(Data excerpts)

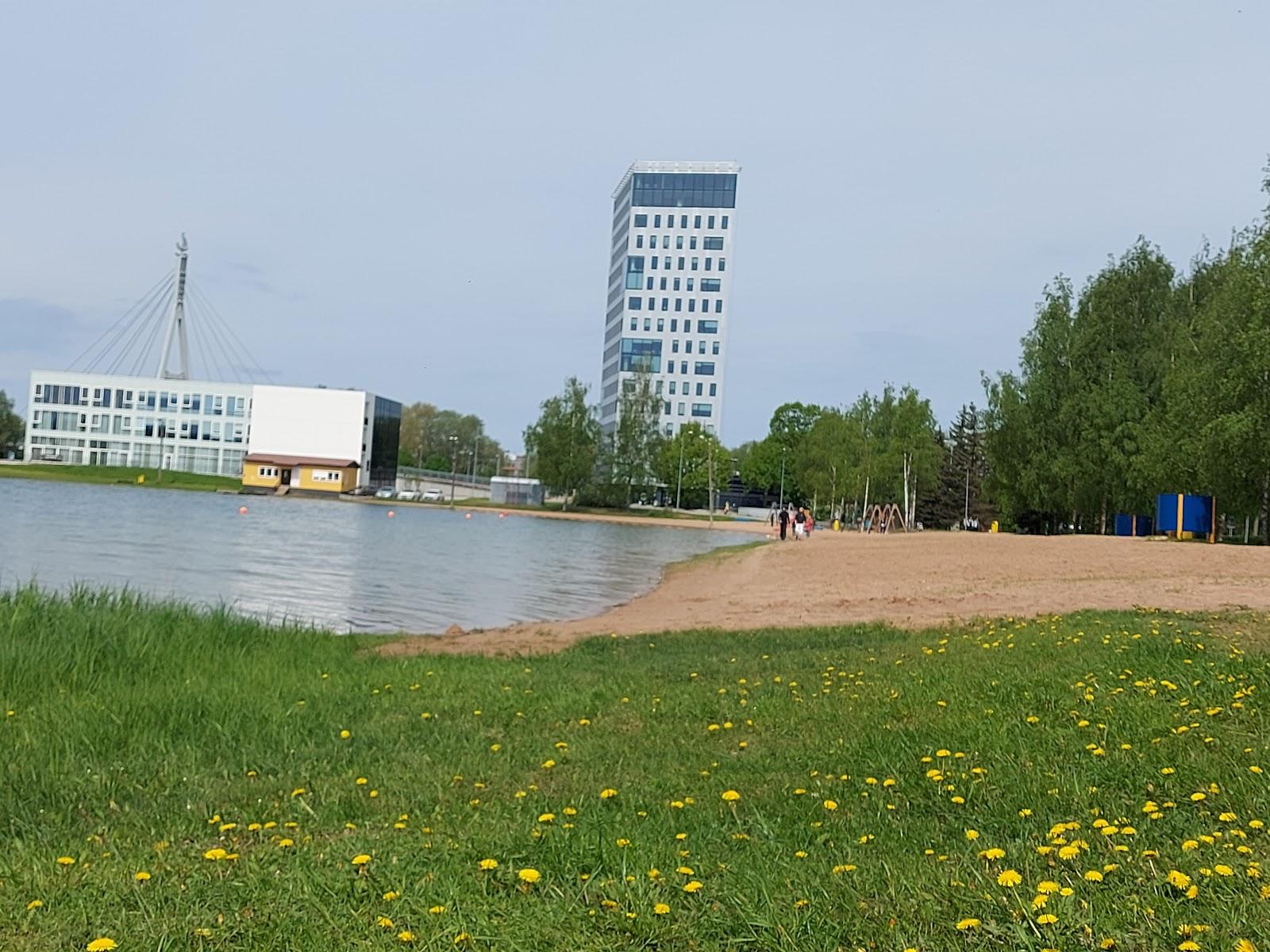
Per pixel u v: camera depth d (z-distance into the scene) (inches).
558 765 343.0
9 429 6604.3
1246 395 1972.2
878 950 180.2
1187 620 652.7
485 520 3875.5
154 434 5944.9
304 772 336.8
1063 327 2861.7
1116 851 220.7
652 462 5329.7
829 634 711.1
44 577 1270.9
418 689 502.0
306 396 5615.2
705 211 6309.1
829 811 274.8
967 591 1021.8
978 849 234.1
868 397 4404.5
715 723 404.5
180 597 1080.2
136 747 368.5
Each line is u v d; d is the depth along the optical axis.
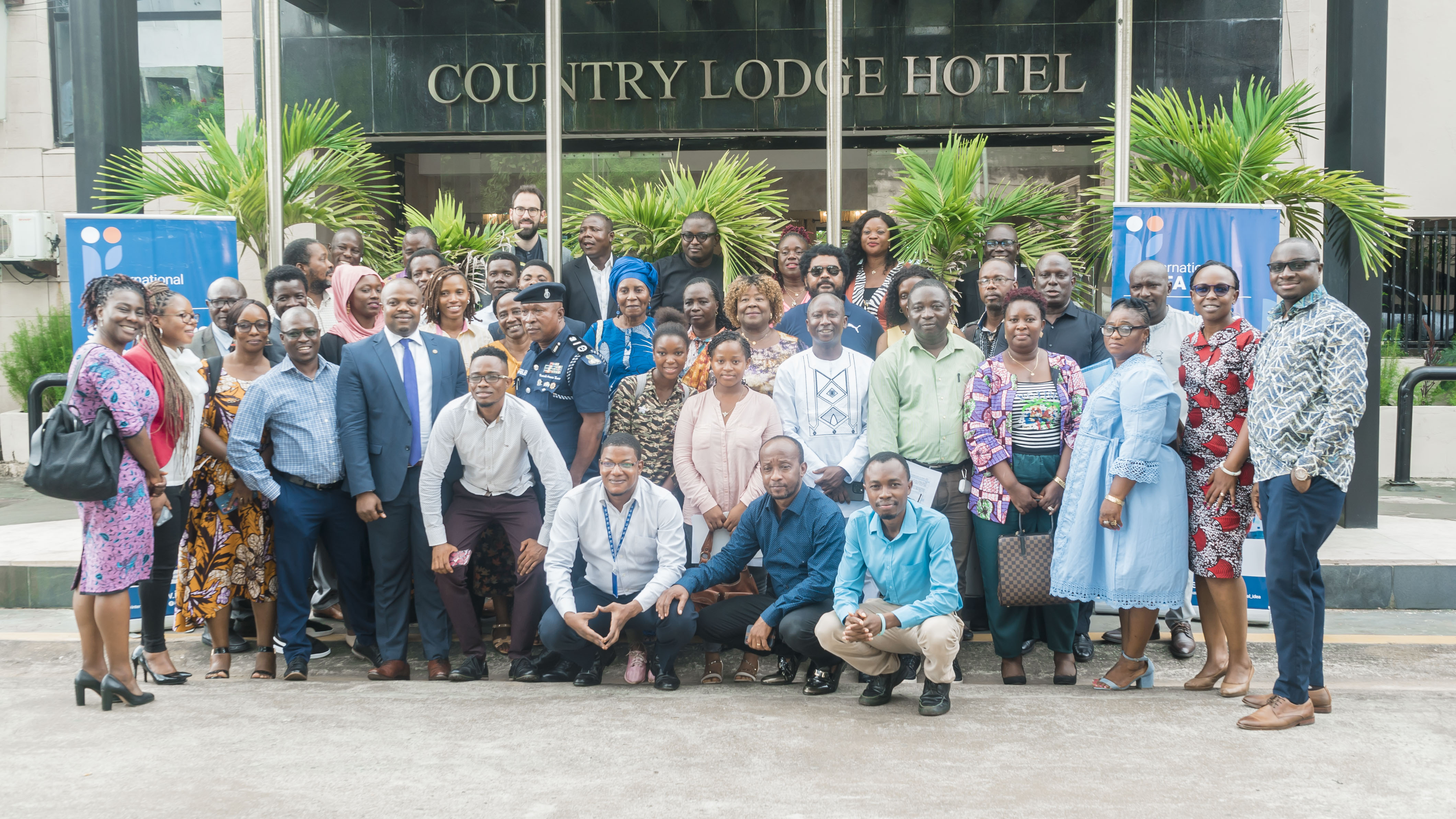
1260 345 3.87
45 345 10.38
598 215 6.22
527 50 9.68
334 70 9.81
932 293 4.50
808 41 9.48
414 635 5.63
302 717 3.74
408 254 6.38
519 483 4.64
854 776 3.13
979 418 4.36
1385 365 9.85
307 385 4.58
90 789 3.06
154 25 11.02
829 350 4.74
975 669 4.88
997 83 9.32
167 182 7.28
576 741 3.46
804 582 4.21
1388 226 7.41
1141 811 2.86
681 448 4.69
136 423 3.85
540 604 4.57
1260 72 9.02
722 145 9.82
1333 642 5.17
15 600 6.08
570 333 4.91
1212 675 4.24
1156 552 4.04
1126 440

EXERCISE INSTRUCTIONS: Output exactly the lines from the one containing "519 483 4.64" through the last line of the records, both included. Output nothing else.

EXERCISE RESPONSE:
519 483 4.64
854 776 3.13
979 418 4.36
1385 365 9.85
307 385 4.58
90 789 3.06
154 25 11.02
829 350 4.74
975 669 4.88
997 83 9.32
167 182 7.28
576 741 3.46
804 582 4.21
1388 226 7.41
1141 811 2.86
681 448 4.69
136 423 3.85
540 604 4.57
1260 72 9.02
722 145 9.82
1333 642 5.17
15 600 6.08
570 333 4.91
1212 675 4.24
1156 552 4.04
1126 440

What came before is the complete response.